Rewrite the lines from the one containing "Segment every instance" through the end of the lines, replacing "indented" with "formatted" and keeping everything else unchanged. Leave out the pictures.
** Start of INFORMATION SUPPLIED **
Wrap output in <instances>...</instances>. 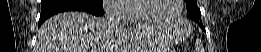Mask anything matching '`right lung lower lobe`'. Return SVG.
I'll list each match as a JSON object with an SVG mask.
<instances>
[{"instance_id": "1", "label": "right lung lower lobe", "mask_w": 261, "mask_h": 52, "mask_svg": "<svg viewBox=\"0 0 261 52\" xmlns=\"http://www.w3.org/2000/svg\"><path fill=\"white\" fill-rule=\"evenodd\" d=\"M102 6V3L83 0H42L39 26L50 16L64 11H86L101 16L104 13Z\"/></svg>"}]
</instances>
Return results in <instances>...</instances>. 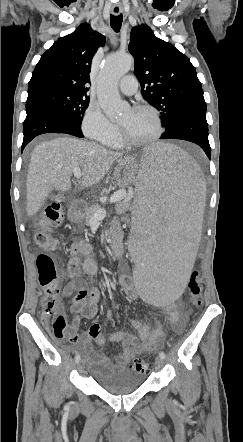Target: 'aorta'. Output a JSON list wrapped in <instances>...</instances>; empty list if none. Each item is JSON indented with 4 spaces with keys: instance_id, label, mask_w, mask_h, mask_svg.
I'll use <instances>...</instances> for the list:
<instances>
[{
    "instance_id": "1",
    "label": "aorta",
    "mask_w": 243,
    "mask_h": 442,
    "mask_svg": "<svg viewBox=\"0 0 243 442\" xmlns=\"http://www.w3.org/2000/svg\"><path fill=\"white\" fill-rule=\"evenodd\" d=\"M132 67L131 58L128 55H109L99 74L98 101L110 119L119 117L127 108L128 104L120 98L117 83Z\"/></svg>"
}]
</instances>
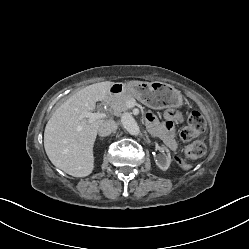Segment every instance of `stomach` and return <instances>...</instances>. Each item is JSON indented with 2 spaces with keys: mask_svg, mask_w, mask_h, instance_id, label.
<instances>
[{
  "mask_svg": "<svg viewBox=\"0 0 249 249\" xmlns=\"http://www.w3.org/2000/svg\"><path fill=\"white\" fill-rule=\"evenodd\" d=\"M109 91L113 95H131L148 107L159 110L168 107H180L183 103L180 91L159 81L115 83L109 88Z\"/></svg>",
  "mask_w": 249,
  "mask_h": 249,
  "instance_id": "0dacf381",
  "label": "stomach"
}]
</instances>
** End of INFORMATION SUPPLIED **
• **TASK RESULT**
Segment every instance of `stomach` and return <instances>...</instances>. Each item is JSON formatted with 2 spaces with keys: mask_svg, mask_w, mask_h, instance_id, label.
<instances>
[{
  "mask_svg": "<svg viewBox=\"0 0 249 249\" xmlns=\"http://www.w3.org/2000/svg\"><path fill=\"white\" fill-rule=\"evenodd\" d=\"M109 91L113 95H131L148 107L159 110L168 107H180L183 103L180 91L159 81L115 83L109 88Z\"/></svg>",
  "mask_w": 249,
  "mask_h": 249,
  "instance_id": "0dacf381",
  "label": "stomach"
}]
</instances>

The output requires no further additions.